====== Data shown ======

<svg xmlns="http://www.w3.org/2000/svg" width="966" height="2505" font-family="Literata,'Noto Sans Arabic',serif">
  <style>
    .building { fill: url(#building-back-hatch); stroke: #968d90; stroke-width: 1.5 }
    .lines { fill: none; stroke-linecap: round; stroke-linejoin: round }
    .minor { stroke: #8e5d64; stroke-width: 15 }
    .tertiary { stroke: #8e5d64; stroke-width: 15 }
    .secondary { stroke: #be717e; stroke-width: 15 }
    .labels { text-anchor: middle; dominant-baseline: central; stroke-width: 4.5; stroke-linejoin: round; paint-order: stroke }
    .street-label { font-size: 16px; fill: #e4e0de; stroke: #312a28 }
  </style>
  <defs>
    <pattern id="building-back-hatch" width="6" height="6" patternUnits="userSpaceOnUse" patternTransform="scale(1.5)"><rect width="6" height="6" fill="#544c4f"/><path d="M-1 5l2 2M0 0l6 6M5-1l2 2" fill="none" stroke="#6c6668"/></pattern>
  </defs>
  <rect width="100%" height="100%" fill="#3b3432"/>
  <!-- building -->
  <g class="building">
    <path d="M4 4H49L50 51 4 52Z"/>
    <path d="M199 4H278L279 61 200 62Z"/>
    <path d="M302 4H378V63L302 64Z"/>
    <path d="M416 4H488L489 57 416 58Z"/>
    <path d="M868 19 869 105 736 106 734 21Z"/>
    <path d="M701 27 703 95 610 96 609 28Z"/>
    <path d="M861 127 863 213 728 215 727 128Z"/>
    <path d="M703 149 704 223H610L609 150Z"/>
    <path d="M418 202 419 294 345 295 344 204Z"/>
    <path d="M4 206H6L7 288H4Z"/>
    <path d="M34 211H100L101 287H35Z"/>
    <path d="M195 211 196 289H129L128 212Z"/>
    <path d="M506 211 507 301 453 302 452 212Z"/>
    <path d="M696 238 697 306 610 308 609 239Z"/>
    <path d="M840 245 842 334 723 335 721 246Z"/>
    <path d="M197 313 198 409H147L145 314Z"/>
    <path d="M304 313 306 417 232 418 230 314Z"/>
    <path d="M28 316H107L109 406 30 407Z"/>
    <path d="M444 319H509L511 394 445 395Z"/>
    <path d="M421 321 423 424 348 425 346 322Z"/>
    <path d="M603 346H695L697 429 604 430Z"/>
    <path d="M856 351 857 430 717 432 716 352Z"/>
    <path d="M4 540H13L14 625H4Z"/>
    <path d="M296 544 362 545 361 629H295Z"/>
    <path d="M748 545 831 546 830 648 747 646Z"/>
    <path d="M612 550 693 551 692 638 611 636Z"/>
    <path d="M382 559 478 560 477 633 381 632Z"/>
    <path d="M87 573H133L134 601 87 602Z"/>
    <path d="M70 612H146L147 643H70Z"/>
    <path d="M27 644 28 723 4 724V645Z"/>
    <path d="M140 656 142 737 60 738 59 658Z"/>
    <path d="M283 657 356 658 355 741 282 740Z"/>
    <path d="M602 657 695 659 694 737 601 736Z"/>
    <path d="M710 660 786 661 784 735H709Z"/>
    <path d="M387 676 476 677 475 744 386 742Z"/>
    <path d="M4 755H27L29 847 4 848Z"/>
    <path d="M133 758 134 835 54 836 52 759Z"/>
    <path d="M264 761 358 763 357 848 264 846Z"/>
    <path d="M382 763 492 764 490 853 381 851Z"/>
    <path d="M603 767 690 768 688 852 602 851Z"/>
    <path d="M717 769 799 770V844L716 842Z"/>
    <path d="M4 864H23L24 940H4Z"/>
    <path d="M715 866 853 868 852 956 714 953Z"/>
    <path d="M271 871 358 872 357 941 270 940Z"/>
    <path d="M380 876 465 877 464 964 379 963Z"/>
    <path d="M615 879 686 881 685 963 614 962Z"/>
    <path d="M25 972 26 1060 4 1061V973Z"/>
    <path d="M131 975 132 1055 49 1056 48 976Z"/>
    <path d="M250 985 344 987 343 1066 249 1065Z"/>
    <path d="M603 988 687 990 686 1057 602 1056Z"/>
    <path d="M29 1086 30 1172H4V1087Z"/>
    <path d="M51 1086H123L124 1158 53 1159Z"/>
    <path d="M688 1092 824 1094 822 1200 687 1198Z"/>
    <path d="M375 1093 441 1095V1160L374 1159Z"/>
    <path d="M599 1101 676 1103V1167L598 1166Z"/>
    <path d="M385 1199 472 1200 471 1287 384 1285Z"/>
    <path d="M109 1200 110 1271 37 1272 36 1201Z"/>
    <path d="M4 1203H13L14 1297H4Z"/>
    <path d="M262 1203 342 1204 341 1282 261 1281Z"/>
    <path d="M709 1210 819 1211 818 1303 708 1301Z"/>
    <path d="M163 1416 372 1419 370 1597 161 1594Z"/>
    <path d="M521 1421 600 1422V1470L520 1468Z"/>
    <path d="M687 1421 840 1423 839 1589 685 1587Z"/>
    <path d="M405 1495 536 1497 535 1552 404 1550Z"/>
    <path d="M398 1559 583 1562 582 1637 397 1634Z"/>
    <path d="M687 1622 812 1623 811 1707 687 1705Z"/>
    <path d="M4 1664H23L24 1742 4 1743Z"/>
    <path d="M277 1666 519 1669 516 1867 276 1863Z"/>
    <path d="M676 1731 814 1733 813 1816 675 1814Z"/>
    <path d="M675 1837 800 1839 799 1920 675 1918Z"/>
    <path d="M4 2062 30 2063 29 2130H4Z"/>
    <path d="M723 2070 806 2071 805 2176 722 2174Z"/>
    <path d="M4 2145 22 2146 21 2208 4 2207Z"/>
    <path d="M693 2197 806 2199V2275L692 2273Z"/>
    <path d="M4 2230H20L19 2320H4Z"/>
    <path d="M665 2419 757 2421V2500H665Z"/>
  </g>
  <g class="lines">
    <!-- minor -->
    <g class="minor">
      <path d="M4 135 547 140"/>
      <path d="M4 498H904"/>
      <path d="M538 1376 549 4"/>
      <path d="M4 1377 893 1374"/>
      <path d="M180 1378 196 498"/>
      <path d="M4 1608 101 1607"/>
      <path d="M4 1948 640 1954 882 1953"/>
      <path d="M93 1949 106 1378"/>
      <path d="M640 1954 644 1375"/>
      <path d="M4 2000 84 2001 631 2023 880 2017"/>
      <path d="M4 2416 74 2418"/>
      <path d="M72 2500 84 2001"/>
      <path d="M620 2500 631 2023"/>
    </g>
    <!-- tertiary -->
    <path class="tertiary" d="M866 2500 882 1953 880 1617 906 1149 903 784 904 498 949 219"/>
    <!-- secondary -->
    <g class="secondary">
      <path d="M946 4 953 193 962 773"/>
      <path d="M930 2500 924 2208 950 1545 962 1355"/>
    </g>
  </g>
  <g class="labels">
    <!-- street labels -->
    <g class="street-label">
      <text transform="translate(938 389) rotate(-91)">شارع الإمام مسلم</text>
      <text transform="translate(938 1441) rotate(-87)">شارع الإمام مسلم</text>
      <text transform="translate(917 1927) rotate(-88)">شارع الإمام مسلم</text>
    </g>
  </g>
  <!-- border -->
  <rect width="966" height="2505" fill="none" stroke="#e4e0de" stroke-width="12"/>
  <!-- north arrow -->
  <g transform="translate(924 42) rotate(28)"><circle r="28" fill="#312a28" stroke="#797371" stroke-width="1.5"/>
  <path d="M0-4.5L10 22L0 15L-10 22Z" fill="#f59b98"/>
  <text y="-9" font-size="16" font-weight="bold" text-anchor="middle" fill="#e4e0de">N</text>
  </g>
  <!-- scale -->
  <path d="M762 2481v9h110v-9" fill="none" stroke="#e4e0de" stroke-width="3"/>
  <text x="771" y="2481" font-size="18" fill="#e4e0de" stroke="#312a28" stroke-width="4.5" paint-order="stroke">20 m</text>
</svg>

======

Problem statement ->
Please output all of the entries without changing a single character.

Task response ->
<svg xmlns="http://www.w3.org/2000/svg" width="966" height="2505" font-family="Literata,'Noto Sans Arabic',serif">
  <style>
    .building { fill: url(#building-back-hatch); stroke: #968d90; stroke-width: 1.5 }
    .lines { fill: none; stroke-linecap: round; stroke-linejoin: round }
    .minor { stroke: #8e5d64; stroke-width: 15 }
    .tertiary { stroke: #8e5d64; stroke-width: 15 }
    .secondary { stroke: #be717e; stroke-width: 15 }
    .labels { text-anchor: middle; dominant-baseline: central; stroke-width: 4.5; stroke-linejoin: round; paint-order: stroke }
    .street-label { font-size: 16px; fill: #e4e0de; stroke: #312a28 }
  </style>
  <defs>
    <pattern id="building-back-hatch" width="6" height="6" patternUnits="userSpaceOnUse" patternTransform="scale(1.5)"><rect width="6" height="6" fill="#544c4f"/><path d="M-1 5l2 2M0 0l6 6M5-1l2 2" fill="none" stroke="#6c6668"/></pattern>
  </defs>
  <rect width="100%" height="100%" fill="#3b3432"/>
  <!-- building -->
  <g class="building">
    <path d="M4 4H49L50 51 4 52Z"/>
    <path d="M199 4H278L279 61 200 62Z"/>
    <path d="M302 4H378V63L302 64Z"/>
    <path d="M416 4H488L489 57 416 58Z"/>
    <path d="M868 19 869 105 736 106 734 21Z"/>
    <path d="M701 27 703 95 610 96 609 28Z"/>
    <path d="M861 127 863 213 728 215 727 128Z"/>
    <path d="M703 149 704 223H610L609 150Z"/>
    <path d="M418 202 419 294 345 295 344 204Z"/>
    <path d="M4 206H6L7 288H4Z"/>
    <path d="M34 211H100L101 287H35Z"/>
    <path d="M195 211 196 289H129L128 212Z"/>
    <path d="M506 211 507 301 453 302 452 212Z"/>
    <path d="M696 238 697 306 610 308 609 239Z"/>
    <path d="M840 245 842 334 723 335 721 246Z"/>
    <path d="M197 313 198 409H147L145 314Z"/>
    <path d="M304 313 306 417 232 418 230 314Z"/>
    <path d="M28 316H107L109 406 30 407Z"/>
    <path d="M444 319H509L511 394 445 395Z"/>
    <path d="M421 321 423 424 348 425 346 322Z"/>
    <path d="M603 346H695L697 429 604 430Z"/>
    <path d="M856 351 857 430 717 432 716 352Z"/>
    <path d="M4 540H13L14 625H4Z"/>
    <path d="M296 544 362 545 361 629H295Z"/>
    <path d="M748 545 831 546 830 648 747 646Z"/>
    <path d="M612 550 693 551 692 638 611 636Z"/>
    <path d="M382 559 478 560 477 633 381 632Z"/>
    <path d="M87 573H133L134 601 87 602Z"/>
    <path d="M70 612H146L147 643H70Z"/>
    <path d="M27 644 28 723 4 724V645Z"/>
    <path d="M140 656 142 737 60 738 59 658Z"/>
    <path d="M283 657 356 658 355 741 282 740Z"/>
    <path d="M602 657 695 659 694 737 601 736Z"/>
    <path d="M710 660 786 661 784 735H709Z"/>
    <path d="M387 676 476 677 475 744 386 742Z"/>
    <path d="M4 755H27L29 847 4 848Z"/>
    <path d="M133 758 134 835 54 836 52 759Z"/>
    <path d="M264 761 358 763 357 848 264 846Z"/>
    <path d="M382 763 492 764 490 853 381 851Z"/>
    <path d="M603 767 690 768 688 852 602 851Z"/>
    <path d="M717 769 799 770V844L716 842Z"/>
    <path d="M4 864H23L24 940H4Z"/>
    <path d="M715 866 853 868 852 956 714 953Z"/>
    <path d="M271 871 358 872 357 941 270 940Z"/>
    <path d="M380 876 465 877 464 964 379 963Z"/>
    <path d="M615 879 686 881 685 963 614 962Z"/>
    <path d="M25 972 26 1060 4 1061V973Z"/>
    <path d="M131 975 132 1055 49 1056 48 976Z"/>
    <path d="M250 985 344 987 343 1066 249 1065Z"/>
    <path d="M603 988 687 990 686 1057 602 1056Z"/>
    <path d="M29 1086 30 1172H4V1087Z"/>
    <path d="M51 1086H123L124 1158 53 1159Z"/>
    <path d="M688 1092 824 1094 822 1200 687 1198Z"/>
    <path d="M375 1093 441 1095V1160L374 1159Z"/>
    <path d="M599 1101 676 1103V1167L598 1166Z"/>
    <path d="M385 1199 472 1200 471 1287 384 1285Z"/>
    <path d="M109 1200 110 1271 37 1272 36 1201Z"/>
    <path d="M4 1203H13L14 1297H4Z"/>
    <path d="M262 1203 342 1204 341 1282 261 1281Z"/>
    <path d="M709 1210 819 1211 818 1303 708 1301Z"/>
    <path d="M163 1416 372 1419 370 1597 161 1594Z"/>
    <path d="M521 1421 600 1422V1470L520 1468Z"/>
    <path d="M687 1421 840 1423 839 1589 685 1587Z"/>
    <path d="M405 1495 536 1497 535 1552 404 1550Z"/>
    <path d="M398 1559 583 1562 582 1637 397 1634Z"/>
    <path d="M687 1622 812 1623 811 1707 687 1705Z"/>
    <path d="M4 1664H23L24 1742 4 1743Z"/>
    <path d="M277 1666 519 1669 516 1867 276 1863Z"/>
    <path d="M676 1731 814 1733 813 1816 675 1814Z"/>
    <path d="M675 1837 800 1839 799 1920 675 1918Z"/>
    <path d="M4 2062 30 2063 29 2130H4Z"/>
    <path d="M723 2070 806 2071 805 2176 722 2174Z"/>
    <path d="M4 2145 22 2146 21 2208 4 2207Z"/>
    <path d="M693 2197 806 2199V2275L692 2273Z"/>
    <path d="M4 2230H20L19 2320H4Z"/>
    <path d="M665 2419 757 2421V2500H665Z"/>
  </g>
  <g class="lines">
    <!-- minor -->
    <g class="minor">
      <path d="M4 135 547 140"/>
      <path d="M4 498H904"/>
      <path d="M538 1376 549 4"/>
      <path d="M4 1377 893 1374"/>
      <path d="M180 1378 196 498"/>
      <path d="M4 1608 101 1607"/>
      <path d="M4 1948 640 1954 882 1953"/>
      <path d="M93 1949 106 1378"/>
      <path d="M640 1954 644 1375"/>
      <path d="M4 2000 84 2001 631 2023 880 2017"/>
      <path d="M4 2416 74 2418"/>
      <path d="M72 2500 84 2001"/>
      <path d="M620 2500 631 2023"/>
    </g>
    <!-- tertiary -->
    <path class="tertiary" d="M866 2500 882 1953 880 1617 906 1149 903 784 904 498 949 219"/>
    <!-- secondary -->
    <g class="secondary">
      <path d="M946 4 953 193 962 773"/>
      <path d="M930 2500 924 2208 950 1545 962 1355"/>
    </g>
  </g>
  <g class="labels">
    <!-- street labels -->
    <g class="street-label">
      <text transform="translate(938 389) rotate(-91)">شارع الإمام مسلم</text>
      <text transform="translate(938 1441) rotate(-87)">شارع الإمام مسلم</text>
      <text transform="translate(917 1927) rotate(-88)">شارع الإمام مسلم</text>
    </g>
  </g>
  <!-- border -->
  <rect width="966" height="2505" fill="none" stroke="#e4e0de" stroke-width="12"/>
  <!-- north arrow -->
  <g transform="translate(924 42) rotate(28)"><circle r="28" fill="#312a28" stroke="#797371" stroke-width="1.5"/>
  <path d="M0-4.5L10 22L0 15L-10 22Z" fill="#f59b98"/>
  <text y="-9" font-size="16" font-weight="bold" text-anchor="middle" fill="#e4e0de">N</text>
  </g>
  <!-- scale -->
  <path d="M762 2481v9h110v-9" fill="none" stroke="#e4e0de" stroke-width="3"/>
  <text x="771" y="2481" font-size="18" fill="#e4e0de" stroke="#312a28" stroke-width="4.5" paint-order="stroke">20 m</text>
</svg>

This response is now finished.